Event Replay and Snapshots
Concise architecture contract for replay, checkpointing, and snapshot use.
Purpose
Replay rebuilds derived state from the authoritative event journal. Snapshots and checkpoints reduce rebuild cost; they do not replace journal truth.
Core concepts
- Event journal: append-only source of truth.
- Projection: derived read state built from ordered events.
- Checkpoint: last successfully applied sequence (
last_seq). - Snapshot: materialized derived state at a sequence point.
Replay invariants
- Events are applied in strict sequence order.
- Sequence gaps are replay errors.
- Checkpoint progress advances only after successful apply.
- Unknown system module/adapter routing is replay-fatal.
- Replay must be deterministic and idempotent.
- Services must not bypass replay by writing projection state directly.
Replay modes
- Full replay: rebuild from sequence
0. - Snapshot-accelerated replay: seed from snapshot, continue from snapshot sequence.
- Partial replay: resume after a known sequence boundary.

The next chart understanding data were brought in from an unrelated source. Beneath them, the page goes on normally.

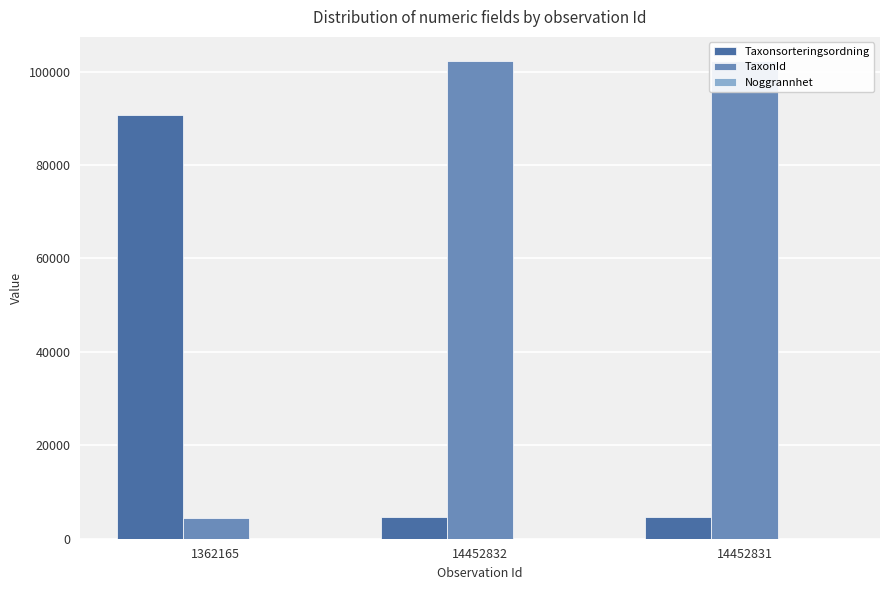

Where is TaxonId nearest to the value 53336?

1362165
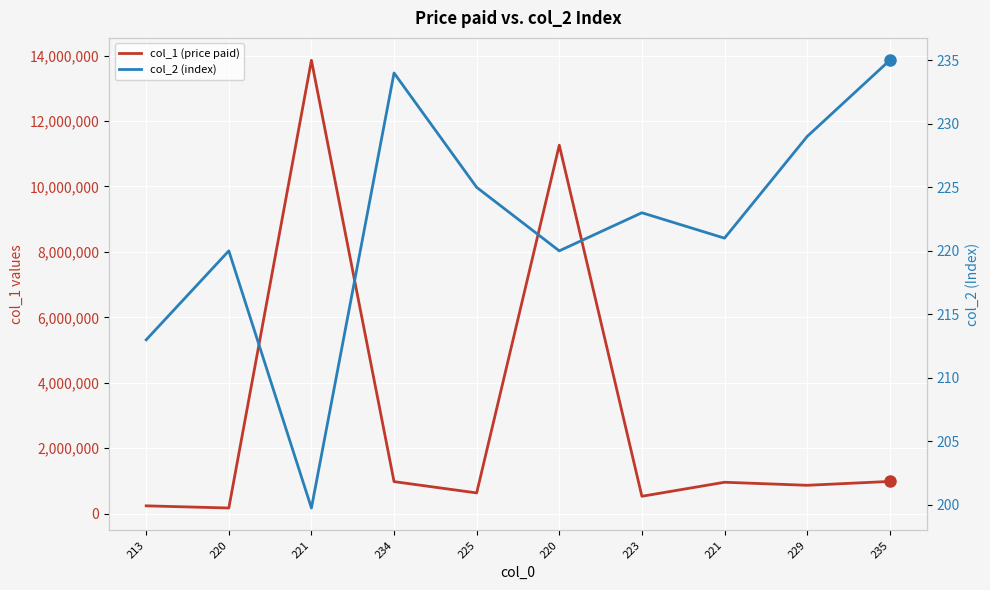

Which category has the highest value in the col_1 (price paid) series?

221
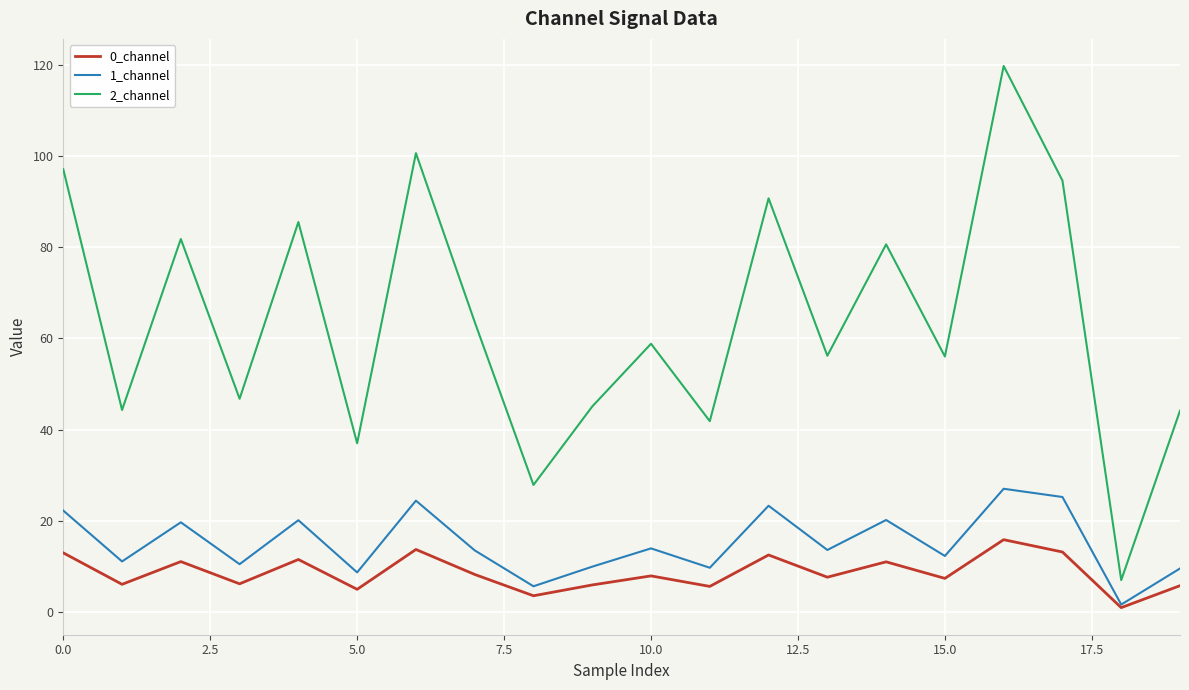

List the series in order of their peak value, lowest first.

0_channel, 1_channel, 2_channel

Command-time mutation handling uses full journal replay from authoritative history. Snapshot/checkpoint acceleration is a replay/projection concern, not a command-decision cache.
Mode selection is operational; invariants stay the same.
Code-level seam contracts
Replay and gap-repair logic depends on narrow projection-local interfaces instead of concrete store/applier implementations:
EventApplier: applies one event to projectionsReplayEventStore: lists ordered campaign events for replayGapRepairEventStore: replay listing + high-water sequence lookup
These contracts live in internal/services/game/projection/replay_contracts.go and keep replay tests focused on durable behavior (ordering, bounds, gap detection) instead of broad infrastructure fake implementations.
Checkpoint and snapshot model
- Snapshot-accelerated replay starts from the snapshot sequence.
- When a checkpoint is ahead of snapshot sequence, replay must cap the checkpoint cursor at snapshot sequence so no events are skipped.
- Without a snapshot seed, replay starts from max of configured
after_seqand checkpoint sequence. - Successful apply advances checkpoint.
- Snapshot writes are optimization artifacts and can be recomputed.
- Snapshot corruption must not block journal-based recovery.
Failure handling model
- Post-persist fold/apply failure: event remains authoritative; replay can recover state.
- Projection drift: detected via sequence gap checks and repaired via replay.
- Adapter not found: fail fast; do not continue with partial projection state.
Architecture boundary
This page defines replay architecture only. Operator procedures, repair commands, and runbook workflows live in running docs.
Historical event copy/import is explicit and centralized. When the system needs to append already-authoritative past events, it must use the dedicated import seam rather than letting transports append to the journal directly.